Nero, I don't really fit in either of your definition, so what I am?
You can be slight girly in childhood, without ever thinking of gender or feeling apart from the other girls (tomboys exist you know); that was me, I was singled out for bullying though, I never understood why until now.
Early puberty, didn't fit in the world of men, slowly drifted away from my female friends, had no real consciousness of gender or sexuality, just felt intensily alone and retreated in being a top student in school/athlete in the country, basicaly being a workoholic to escape looking at my self.
I had basicaly no introspection beyond 14 (when I wrote many poems I look at now with amazement). I was all about doing stuff that required little socialisation. Without socialisation, there is no gender.
I felt different from everyone, and I for me, I meant I was superior to everyone. A coping mechanism.
Anyway, that was me before age 18.
I think the distinction between primary and secondary is bogus.

▸ WORK ORDER: In the post about gender and growing up, what does the writer call the feeling of being superior to everyone?

▸ Records from a collection:

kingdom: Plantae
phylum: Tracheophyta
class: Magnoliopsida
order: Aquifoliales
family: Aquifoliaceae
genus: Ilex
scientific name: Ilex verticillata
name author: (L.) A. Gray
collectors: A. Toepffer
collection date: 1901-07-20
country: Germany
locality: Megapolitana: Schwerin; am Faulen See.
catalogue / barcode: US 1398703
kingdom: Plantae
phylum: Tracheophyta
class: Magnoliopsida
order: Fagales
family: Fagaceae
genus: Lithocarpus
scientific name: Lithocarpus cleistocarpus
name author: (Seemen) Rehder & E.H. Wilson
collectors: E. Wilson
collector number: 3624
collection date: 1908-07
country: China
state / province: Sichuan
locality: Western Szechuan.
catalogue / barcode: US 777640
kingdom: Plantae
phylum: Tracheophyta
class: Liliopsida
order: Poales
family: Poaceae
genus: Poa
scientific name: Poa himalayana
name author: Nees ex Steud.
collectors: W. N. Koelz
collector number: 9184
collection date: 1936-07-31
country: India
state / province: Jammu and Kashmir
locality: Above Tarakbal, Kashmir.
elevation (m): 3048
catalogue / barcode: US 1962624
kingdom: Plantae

▸ SOLUTION: The writer calls it a coping mechanism.